[Document segment]
Well, my relaxing Saturday was shattered by the sound of my son shouting “Hey Daddy, the toilet is exploding!” I’m sure most parenting experts would agree that this is a bad sign. So I ran upstairs and saw about a ½ inch of water on the bathroom floor with varying sizes of feces floating around. And more was gushing out of the toilet. It looked like the engine room of the Titanic except that instead of seawater it was toilet water and there were turds in place of icebergs. From the manner in which the rest of the family was looking at me, I knew it was one of those nasty jobs that everyone expected Dad to fix. (Sure to be forgotten by the time Fathers Day comes around). So I walked in, gagging from the floaters and the smell and turned off the valve to the toilet.

Now the flow of water was stopped but I needed a mop and bucket to clean up the floor. You would have thought that I had asked for a rod of plutonium. I ask for the mop and bucket and everyone scatters… and never return. I’m waiting… waiting… waiting… all while standing in the middle of this vast Pootomac. Finally my wife comes back and hands me a mop… but not a real mop, mind you. It’s a mop handle with an old towel attached to the bottom. My Mother-in-Law, God bless her,  is one of the few human beings whose cheapness rivals even my own, and this “franken-mop” is one of her cost savers. Let me tell you, it did a great job of just swirling around the poo-water and creating nasty little currents around my feet. But, it didn’t do much in terms of soaking up the water. Without any other option, I kept at it and in about 20 minutes I had the floor generally dry.

[Provided data]

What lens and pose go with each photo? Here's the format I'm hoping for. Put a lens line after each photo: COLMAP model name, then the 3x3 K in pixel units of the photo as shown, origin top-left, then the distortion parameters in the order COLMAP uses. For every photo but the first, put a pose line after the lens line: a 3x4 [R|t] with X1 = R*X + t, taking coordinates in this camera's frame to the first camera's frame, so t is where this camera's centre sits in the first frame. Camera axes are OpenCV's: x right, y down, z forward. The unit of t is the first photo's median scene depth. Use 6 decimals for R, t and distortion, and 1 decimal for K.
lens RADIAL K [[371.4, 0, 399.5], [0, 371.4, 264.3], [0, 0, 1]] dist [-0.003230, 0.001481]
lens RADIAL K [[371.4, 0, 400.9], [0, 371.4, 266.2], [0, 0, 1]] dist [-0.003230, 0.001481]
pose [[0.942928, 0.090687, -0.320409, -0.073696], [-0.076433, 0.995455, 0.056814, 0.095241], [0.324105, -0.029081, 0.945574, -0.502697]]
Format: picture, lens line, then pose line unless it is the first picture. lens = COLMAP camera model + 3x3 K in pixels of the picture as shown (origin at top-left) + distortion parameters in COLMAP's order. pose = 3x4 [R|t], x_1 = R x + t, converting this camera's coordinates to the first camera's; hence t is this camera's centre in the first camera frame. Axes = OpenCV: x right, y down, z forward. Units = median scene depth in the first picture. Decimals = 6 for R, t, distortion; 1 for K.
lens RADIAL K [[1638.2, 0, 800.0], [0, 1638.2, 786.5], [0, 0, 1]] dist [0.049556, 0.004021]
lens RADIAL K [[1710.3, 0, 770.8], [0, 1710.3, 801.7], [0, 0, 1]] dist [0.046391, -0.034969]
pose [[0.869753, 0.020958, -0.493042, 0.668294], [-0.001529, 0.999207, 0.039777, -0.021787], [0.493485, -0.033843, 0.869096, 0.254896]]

[Tasks for this exercise]
[a] Which members of the narrator's family are named in the account of the overflowing toilet? List every one.
[b] Can you transcribe the overflowing-toilet account from "Now the flow" up to and including "floor generally dry."?
[c] Will you go on with the account of the overflowing toilet from where it stops?

[Answers per task]
[a]
- son
- wife
- Mother-in-Law

[b]
Now the flow of water was stopped but I needed a mop and bucket to clean up the floor. You would have thought that I had asked for a rod of plutonium. I ask for the mop and bucket and everyone scatters… and never return. I’m waiting… waiting… waiting… all while standing in the middle of this vast Pootomac. Finally my wife comes back and hands me a mop… but not a real mop, mind you. It’s a mop handle with an old towel attached to the bottom. My Mother-in-Law, God bless her,  is one of the few human beings whose cheapness rivals even my own, and this “franken-mop” is one of her cost savers. Let me tell you, it did a great job of just swirling around the poo-water and creating nasty little currents around my feet. But, it didn’t do much in terms of soaking up the water. Without any other option, I kept at it and in about 20 minutes I had the floor generally dry.

[c]
But the most formidable task still remained…picking up all of the loose crap from the floor. I asked for gloves, wipes, and bleach…and again I waited…waited…waited… until someone finally brought me what I needed and I started to work on cleaning up my personal “Craptrina”.  While I’m doing this, I start to wonder who the actual Poopetrator might be. My son of course claimed innocence, saying he just took a pee and that the toilet was “already filled” with crap. Hummmmm, do we have a Ghost Pooper? My brother claims to have a Ghost Cat, so I suppose a Ghost Pooper is possible. But I believe a key part to solving this mystery appeared when I lifted up the toilet seat and saw the top of the bowl covered with partially digested corn remnants. There is only one person in the house who has a favorite meal of “Mashed Potatoes, Corn and Ketchup” and that is my son. He still claims innocence but as they say on CSI, “Follow the evidence.”